— 取り組む課題 —
1) 野菜輸入量についての原文から「主な品目のうち最も増加率が高かったのは」で始まる段落を選び、主な数値を残して箇条書きにまとめよ。
2) 野菜輸入量についての原文の最後の文に続けて、その先を書け。

— 原文 —
━━━━━━━━
野菜振興部
令和2年7月の野菜輸入量は、21万6961トン(前年同月比3万2762トン減、13%減)となった。梅雨の豪雨などによる生育停滞から国産野菜の市場入荷量が減少し、市場価格が高値で推移したことから生鮮野菜は前年同月をやや上回ったものの、新型コロナウイルス感染症(COVID-19)により加工・業務用需要が大きく減少したことや在庫調整により、冷凍野菜などの生鮮野菜以外の類別が前年同月を下回ったことから、全体の輸入量は同13%減と前年同月をかなり大きく下回った(図1、表1)。
生鮮野菜の輸入量は、ばれいしょ、ごぼう、ジャンボピーマンなどが下回ったものの、にんじん、かぼちゃ、キャベツなどが前年を大幅に上回ったことから、全体での輸入量は前年同月比5%増と前年をやや上回った(図2)。
主な品目のうち最も増加率が高かったのは、にんじんで1万1418トン(同4225トン増、59%増)、輸入先別の内訳は、第1位が中国の1万1162トン、第2位が豪州の195トン、第3位がニュージーランドの49トンであった。
にんじんに次いで増加率が高かったのはかぼちゃで、2428トン(同721トン増、42%増)で、輸入先別の内訳は、第1位が韓国の1341トン、第2位がメキシコの987トン、第3位がニュージーランドの96トンであった。
かぼちゃに次いで増加率が高かったのはキャベツで、2569トン(同440トン増、21%増)で、全量が中国からの輸入であった。これらの品目は、家計需要が堅調な中、曇雨天や低温などの天候不良により市場価格が前年を大幅に上回ったことから、前年を上回る輸入量となった。
━━━━━━━━
— 抽出資料 —

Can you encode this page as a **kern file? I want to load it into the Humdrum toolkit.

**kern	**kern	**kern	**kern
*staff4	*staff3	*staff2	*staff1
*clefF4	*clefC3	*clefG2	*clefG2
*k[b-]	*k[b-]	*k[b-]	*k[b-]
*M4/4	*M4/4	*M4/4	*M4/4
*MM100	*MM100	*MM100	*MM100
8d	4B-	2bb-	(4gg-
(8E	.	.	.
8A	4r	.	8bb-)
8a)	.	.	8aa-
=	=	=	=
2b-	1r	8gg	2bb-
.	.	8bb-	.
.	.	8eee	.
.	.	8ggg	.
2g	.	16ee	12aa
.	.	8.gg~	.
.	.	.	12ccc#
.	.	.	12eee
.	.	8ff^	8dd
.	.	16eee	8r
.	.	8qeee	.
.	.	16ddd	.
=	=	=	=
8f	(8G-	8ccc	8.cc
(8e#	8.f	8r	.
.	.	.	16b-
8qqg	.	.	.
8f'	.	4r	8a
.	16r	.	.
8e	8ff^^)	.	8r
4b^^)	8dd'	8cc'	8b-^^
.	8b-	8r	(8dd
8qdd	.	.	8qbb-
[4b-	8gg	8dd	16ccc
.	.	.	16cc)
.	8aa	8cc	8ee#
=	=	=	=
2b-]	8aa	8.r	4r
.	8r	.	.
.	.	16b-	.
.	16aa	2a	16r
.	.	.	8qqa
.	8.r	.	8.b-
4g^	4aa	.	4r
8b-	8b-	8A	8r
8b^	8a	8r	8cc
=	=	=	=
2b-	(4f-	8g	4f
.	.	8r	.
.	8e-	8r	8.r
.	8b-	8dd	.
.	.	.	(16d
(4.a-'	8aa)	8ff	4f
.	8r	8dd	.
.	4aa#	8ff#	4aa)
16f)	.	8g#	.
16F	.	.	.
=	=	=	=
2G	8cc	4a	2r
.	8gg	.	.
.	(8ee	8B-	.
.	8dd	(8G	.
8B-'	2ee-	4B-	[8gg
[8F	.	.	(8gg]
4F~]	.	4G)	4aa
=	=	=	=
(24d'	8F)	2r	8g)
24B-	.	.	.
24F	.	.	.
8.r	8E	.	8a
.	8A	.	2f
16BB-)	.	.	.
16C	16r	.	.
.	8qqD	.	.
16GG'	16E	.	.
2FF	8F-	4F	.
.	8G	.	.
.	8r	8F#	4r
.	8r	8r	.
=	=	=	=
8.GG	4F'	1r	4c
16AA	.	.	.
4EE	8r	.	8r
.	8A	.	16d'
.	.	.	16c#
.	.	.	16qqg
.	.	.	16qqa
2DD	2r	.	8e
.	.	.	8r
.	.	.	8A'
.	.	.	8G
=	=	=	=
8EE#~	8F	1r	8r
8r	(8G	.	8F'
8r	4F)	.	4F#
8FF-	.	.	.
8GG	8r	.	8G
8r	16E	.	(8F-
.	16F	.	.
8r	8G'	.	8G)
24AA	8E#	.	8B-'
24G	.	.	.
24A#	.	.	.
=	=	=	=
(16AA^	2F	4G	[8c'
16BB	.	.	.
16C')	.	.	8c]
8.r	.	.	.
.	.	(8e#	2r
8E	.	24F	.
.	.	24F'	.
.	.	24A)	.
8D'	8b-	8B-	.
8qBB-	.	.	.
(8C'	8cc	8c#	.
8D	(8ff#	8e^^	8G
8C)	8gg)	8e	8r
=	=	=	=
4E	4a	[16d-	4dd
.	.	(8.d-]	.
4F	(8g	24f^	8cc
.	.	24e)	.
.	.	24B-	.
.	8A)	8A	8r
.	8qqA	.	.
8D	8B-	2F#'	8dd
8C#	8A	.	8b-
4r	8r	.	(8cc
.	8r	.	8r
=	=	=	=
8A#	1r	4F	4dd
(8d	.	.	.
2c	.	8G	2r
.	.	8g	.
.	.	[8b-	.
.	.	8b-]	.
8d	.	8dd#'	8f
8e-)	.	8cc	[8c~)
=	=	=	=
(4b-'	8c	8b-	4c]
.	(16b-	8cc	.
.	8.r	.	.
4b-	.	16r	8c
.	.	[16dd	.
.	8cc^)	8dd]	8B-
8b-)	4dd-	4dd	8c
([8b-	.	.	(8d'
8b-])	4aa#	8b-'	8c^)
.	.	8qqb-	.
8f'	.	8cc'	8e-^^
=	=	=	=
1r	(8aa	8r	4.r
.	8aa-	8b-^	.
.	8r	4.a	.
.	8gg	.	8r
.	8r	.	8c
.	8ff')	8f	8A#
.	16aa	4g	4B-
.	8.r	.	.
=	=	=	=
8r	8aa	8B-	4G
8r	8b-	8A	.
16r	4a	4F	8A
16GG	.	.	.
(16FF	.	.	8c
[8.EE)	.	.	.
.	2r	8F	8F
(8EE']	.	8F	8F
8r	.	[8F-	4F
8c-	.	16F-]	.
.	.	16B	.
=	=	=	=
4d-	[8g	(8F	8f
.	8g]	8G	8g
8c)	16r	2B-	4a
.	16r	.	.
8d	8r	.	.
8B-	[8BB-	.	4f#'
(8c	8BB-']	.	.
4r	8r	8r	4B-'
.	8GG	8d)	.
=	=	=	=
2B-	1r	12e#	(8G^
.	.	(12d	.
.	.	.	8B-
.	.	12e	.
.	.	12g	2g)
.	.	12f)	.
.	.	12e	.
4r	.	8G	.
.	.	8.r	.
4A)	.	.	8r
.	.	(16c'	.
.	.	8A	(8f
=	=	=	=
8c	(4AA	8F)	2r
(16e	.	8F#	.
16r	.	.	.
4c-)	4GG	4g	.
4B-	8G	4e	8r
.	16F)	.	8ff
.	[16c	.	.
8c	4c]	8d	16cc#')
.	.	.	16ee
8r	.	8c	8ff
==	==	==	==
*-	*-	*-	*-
━━━━━━━━
— 解答一覧 —
1)
- 最も増加率が高かった品目:にんじん
- 輸入量:1万1418トン(前年同月比4225トン増、59%増)
- 輸入先別の内訳:第1位 中国 1万1162トン、第2位 豪州 195トン、第3位 ニュージーランド 49トン

2)
一方、主な品目のうち最も減少率が高かったのは、ばれいしょで4321トン(同1933トン減、31%減)、全量が米国からの輸入であった。前年の輸入量がかなりの程度多かったことから、前年を大幅に下回る輸入量となった。
ばれいしょに次いで減少率が高かったのはごぼうで、3699トン(同646トン減、15%減)となった。輸入先別の内訳は、第1位が中国の3688トン、第2位が台湾の11トンであった。COVID-19による外食産業などの需要の減少により、加工・業務用需要が大きく減少したことから、前年をかなり大きく下回る輸入量となった。
ごぼうに次いで減少率が高かったのはジャンボピーマンで、4286トン(同724トン減、14%減)となった。輸入先別の内訳は、第1位が韓国の3950トン、第2位がオランダの317トン、第3位がカナダの19トンであった。COVID-19による外食産業などの需要の減少により、加工・業務用需要が大きく減少したことに加え、主な輸入先である韓国が天候不順による不作と国内価格の上昇により輸入量が減少したことから、前年をかなり大きく下回る輸入量となった(表2)。
冷凍野菜の輸入量は、さといも、ばれいしょ、いんげん豆等などほとんどの品目で前年を下回ったことから、全体では前年同月比20%減と前年を大幅に下回った(図3)。
主な品目のうち最も減少率が高かったのはさといもで、1751トン(同1765トン減、50%減)となった。輸入先別の内訳は第1位が中国の1750トン、第2位が台湾の1トンであった。
さといもに次いで減少率が高かったのはばれいしょで、2万8157トン(同1万571トン減、27%減)となった。輸入先別の内訳は、第1位が米国の2万865トン、第2位がベルギーの2762トン、第3位がカナダの1371トンであった。
ばれいしょに次いで減少率が高かったのはいんげん豆等で、1766トン(同576トン減、25%減)となった。輸入先別の内訳は第1位が中国の917トン、第2位がタイの552トン、第3位がベルギーの139トンであった。これらの品目は、在庫調整のほか、外食産業等の業務用需要の減少により輸入量が減少したとみられる(表3)。
生鮮野菜および冷凍野菜以外の類別において、大きな変動のあった主要な品目の輸入量は、塩蔵等野菜のきゅうり及びガーキンで1058トン(同228トン減、18%減)、酢調整野菜のしょうがで1272トン(同579トン減、31%減)トマト加工品のピューレ等関割以外で9104トン(同1225トン減、12%減)などであった。